Blessd presentó su nuevo álbum EL MEJOR HOMBRE DEL MUNDO. El proyecto, conformado por 12 canciones, marca un punto de inflexión en su carrera. Con este, se posiciona en una nueva etapa más global, melódica y refinada, sin perder la esencia cruda y callejera que ha definido su ascenso.
Con una producción liderada por Ovy On The Drums, el álbum reúne a colaboradores clave como Myke Towers, Crudo Means Raw y Anuel AA. De esta manera, el artista construye un universo sonoro que equilibra accesibilidad comercial con una narrativa emocional más madura.
En este disco, Blessd explora su evolución no solo como artista, sino como persona, moviéndose entre la gratitud y la ambición, el deseo y la desconexión, el arrepentimiento y la claridad.
En este contexto, Billboard AR habló con la superestrella colombiana sobre vulnerabilidad expuesta en el disco, el trabajo con Ovy On The Drums y el proceso de convertirse en EL MEJOR HOMBRE DEL MUNDO.
En varias canciones el álbum se percibe como más introspectivo, incluso hasta vulnerable. ¿Qué tan difícil fue para vos mostrar esa versión tuya en un género que tal vez es más fiesta, más alocado?
Es que uno a veces, cuando está en momentos alocados, felices y todo, también pasa cosas dentro de vos que la gente no ve. O sea, vos podés estar en un party súper increíble, pero llegás a casa y también estás triste por otras cosas. Entonces, simplemente lo que uno muestra es el ser humano que hay. Mucha gente no lo ve a uno como eso, lo ve como una persona a la que pueden darle mil opiniones. Entonces así me sentía, así lo quise hacer, así lo quise mostrar, así quise que la gente entendiera un poquito de mí. Y creo que se entendió, sin mérito de que se fuera viral o no, simplemente lo que a mí me nace.
Este disco funciona más como un proceso que como una identidad. ¿En qué parte de ese proceso sentís que estás hoy?
Yo creo que es un proceso medio, porque me faltan muchas cosas por lograr. Creo que he crecido mucho, me ha ido súper bien, me he sentido súper bien con todo lo que me está pasando. Pero creo que esto ya me va a meter allá en lo grande. Siento que me estoy convirtiendo en un artista élite y hay que seguir trabajando para poderme sentar ahí en esa mesa, que es una mesa muy difícil en el género. Y no solo sentarme, sino estar ahí, seguir creciendo y trabajar hasta el final… lo quiero hacer. Espero que con este álbum sea la puerta. Estamos haciendo shows muy grandes, la estamos rompiendo también.
La dupla con Ovy On The Drums ya es muy reconocida, pero ¿cómo evolucionó ese trabajo en este disco a diferencia de lo anterior?
Yo creo que la gente tiene que escucharlo y con su propia experiencia decirlo, porque suena muy increíble. Es un Blessd muy fresco, un sonido tranquilo, diferente, pero también con el Blessd de siempre, con esas melodías. Es como una fusión de todo. Como yo digo, nada se parece a lo anterior, todo es totalmente diferente, aunque puede tener cositas por ahí. Lo bueno es que hacemos música con el corazón, y eso da su propio sonido. Además, hay una hermandad muy bonita con Ovy.
Volviendo a este lado más vulnerable del disco, ¿en algún momento sentiste que estabas mostrando demasiado o te salió desde un lugar de comodidad?

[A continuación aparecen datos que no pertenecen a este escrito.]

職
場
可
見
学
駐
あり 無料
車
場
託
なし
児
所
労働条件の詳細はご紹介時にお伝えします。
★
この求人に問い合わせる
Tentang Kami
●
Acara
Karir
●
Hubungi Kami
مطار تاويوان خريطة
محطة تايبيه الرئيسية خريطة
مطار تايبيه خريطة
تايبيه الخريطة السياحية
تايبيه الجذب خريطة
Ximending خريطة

Es que cuando uno es artista, uno está a la voz de lo que diga la gente. Por más que quieras guardar cosas, siempre van a hablar. Entonces yo no me preocupo por eso. Yo hago lo que a mí me gusta, digo lo que soy, represento de dónde vengo, no oculto nada. Y si la gente quiere hablar bien o mal, pues pueden hacerlo tranquilos. Yo seguiré siendo el mismo y mostrándome con la tranquilidad que yo soy.
Si pudieras hablar con el Blessd de Barrio Antioquia, cuando recién empezabas, ¿qué creés que te diría sobre en quién te convertiste hoy?

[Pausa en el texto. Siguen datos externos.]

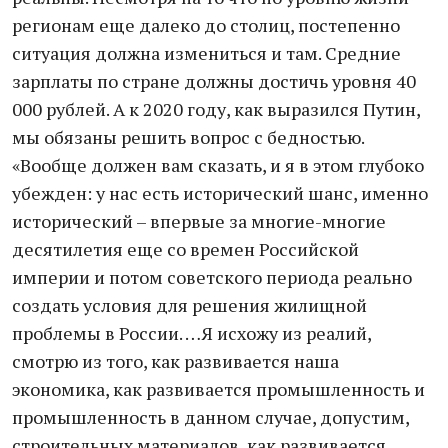
регионам еще далеко до столиц, постепенно
ситуация должна измениться и там. Средние
зарплаты по стране должны достичь уровня 40
000 рублей. А к 2020 году, как выразился Путин,
мы обязаны решить вопрос с бедностью.
«Вообще должен вам сказать, и я в этом глубоко
убежден: у нас есть исторический шанс, именно
исторический – впервые за многие-многие
десятилетия еще со времен Российской
империи и потом советского периода реально
создать условия для решения жилищной
проблемы в России. …Я исхожу из реалий,
смотрю из того, как развивается наша
экономика, как развивается промышленность и
промышленность в данном случае, допустим,
строительных материалов, как развивается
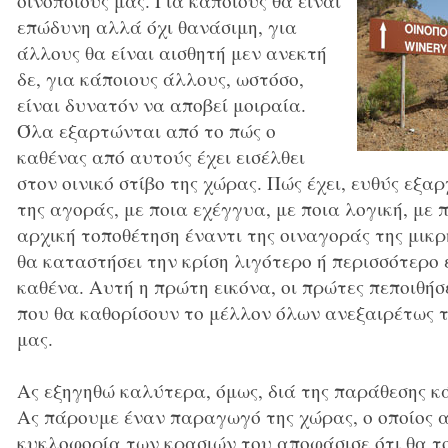
οινοποιούς μας. Για κάποιους θα είναι
επώδυνη αλλά όχι θανάσιμη, για
άλλους θα είναι αισθητή μεν ανεκτή
δε, για κάποιους άλλους, ωστόσο,
είναι δυνατόν να αποβεί μοιραία.
Όλα εξαρτώνται από το πώς ο
καθένας από αυτούς έχει εισέλθει
στον οινικό στίβο της χώρας. Πώς έχει, ευθύς εξαρ
της αγοράς, με ποια εχέγγυα, με ποια λογική, με 
αρχική τοποθέτηση έναντι της οιναγοράς της μικρ
θα καταστήσει την κρίση λιγότερο ή περισσότερο
καθένα. Αυτή η πρώτη εικόνα, οι πρώτες πεποιθήσε
που θα καθορίσουν το μέλλον όλων ανεξαιρέτως
μας.
Ας εξηγηθώ καλύτερα, όμως, διά της παράθεσης 
Ας πάρουμε έναν παραγωγό της χώρας, ο οποίος 
κυκλοφορία των κρασιών του αποφάσισε ότι θα τ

Yo me mantengo hablando con él. Literal, es lo que me hace estar donde estoy. Me mantengo en el barrio, viviendo experiencias. Mucha gente a veces me ve como cambiado o cuando se me sale la rabia, pero es porque yo no me controlo en ese aspecto. Siento que uno tiene que fluir tal y como es.
Si uno no tiene miedo a ocultarse nada, va a ser totalmente feliz, porque esas limitaciones son las que te empiezan a rayar la cabeza. Eso es lo que me mantiene tranquilo: sigo teniendo la misma personalidad de cuando tenía 16 o 17 años.